Cross-Channel Traffic

page 38

Cross-Channel Traffic.

A feature of the past summer's passenger business was the very large number of travellers handled between English and Continental points. The Southern and London and North Eastern are the two Home railways most greatly interested in Continental travel, and by the routes of both of these lines record numbers of people have been carried to and from the mainland of Europe.

A Railway-Owned Cross Channel Steamer. The ss. “Isle of Thanet” one of the Southern Railway Fleet.

A Railway-Owned Cross Channel Steamer.
The ss. “Isle of Thanet” one of the Southern Railway Fleet.

To meet the needs of growing business new steamships have been put into service between England and the Continent.

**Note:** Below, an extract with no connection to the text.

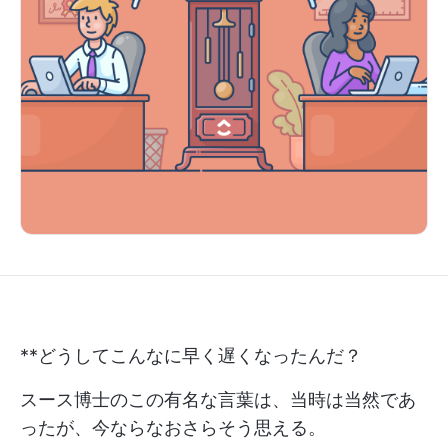
**どうしてこんなに早く遅くなったんだ？
スース博士のこの有名な言葉は、当時は当然であ
ったが、今ならなおさらそう思える。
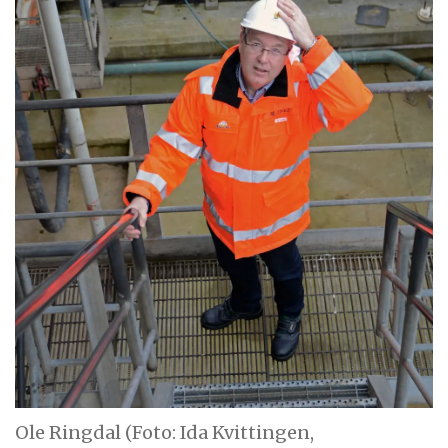
Ole Ringdal (Foto: Ida Kvittingen,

One recent addition was the oil-fired steamer “Cote d'Azur,” placed in the Calais-Dover service. This vessel has accommodation for 1,400 passengers, and is a very fast and seaworthy boat. The Southern Railway, too, have struck a new note by introducing into their Continental steamship services a vessel specially designed for the movement of motor cars. This is an excellent example of the manner in which the Home railways are tackling changed conditions brought about by the growth of automobile travel.

Both the Southern Railway of England and the Northern Railway of France are interested in the Calais-Dover sailings, and through these steamship services the railways secure much valuable passenger business. From and to Calais there are through train connections with all corners of Europe, except Holland, owing to her geographical situation, and Spain, on whose frontier a break of track gauge occurs. For Paris there are three through trains daily in each direction, and for Brussels two through trains daily. Calais is the western terminal of the Nord Express (Berlin, Warsaw and Riga); the Rome Express; the Orient Express (Prague, Vienna, Budapest and Buka-rest); the Simplon-Orient Express (Milan, Belgrade, Sofia and Constantinople); and other world-famed longdistance trains.